I may take a PE class at school this spring. There's all kinds of cool ones. I'm wavering between Yoga, which is relaxing and a hard workout all at once, and some kind of martial art because how cool is it that I can go to class at school and learn to fight? Neat neat neat.
This has been a bit of a long and rambling post, but ye gods, I don't have any riding things to write about! I've ridden twice since the rating but both times only at the walk because her shoes were pulled and she's touchy at the trot. We've been working hard on lateral work, but nothing I haven't talked about before.
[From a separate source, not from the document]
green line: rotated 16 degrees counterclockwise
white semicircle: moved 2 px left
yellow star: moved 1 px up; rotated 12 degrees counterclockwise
She is seriously looking the best I've ever seen her. Her spine BARELY protrudes from her back any more. Her butt is getting round. She's shiny. I love it. The flake of alfalfa we've added has made a huge difference.
Okay. Off to study some more biochemistry if I can talk myself into it, then bedtime. I am so lame for a college student, bed before 10 on a Saturday (on Halloween Saturday, and also "Ducks Just Beat USC By 27 Points And We're #1 In The Pac Ten" night), but you know me.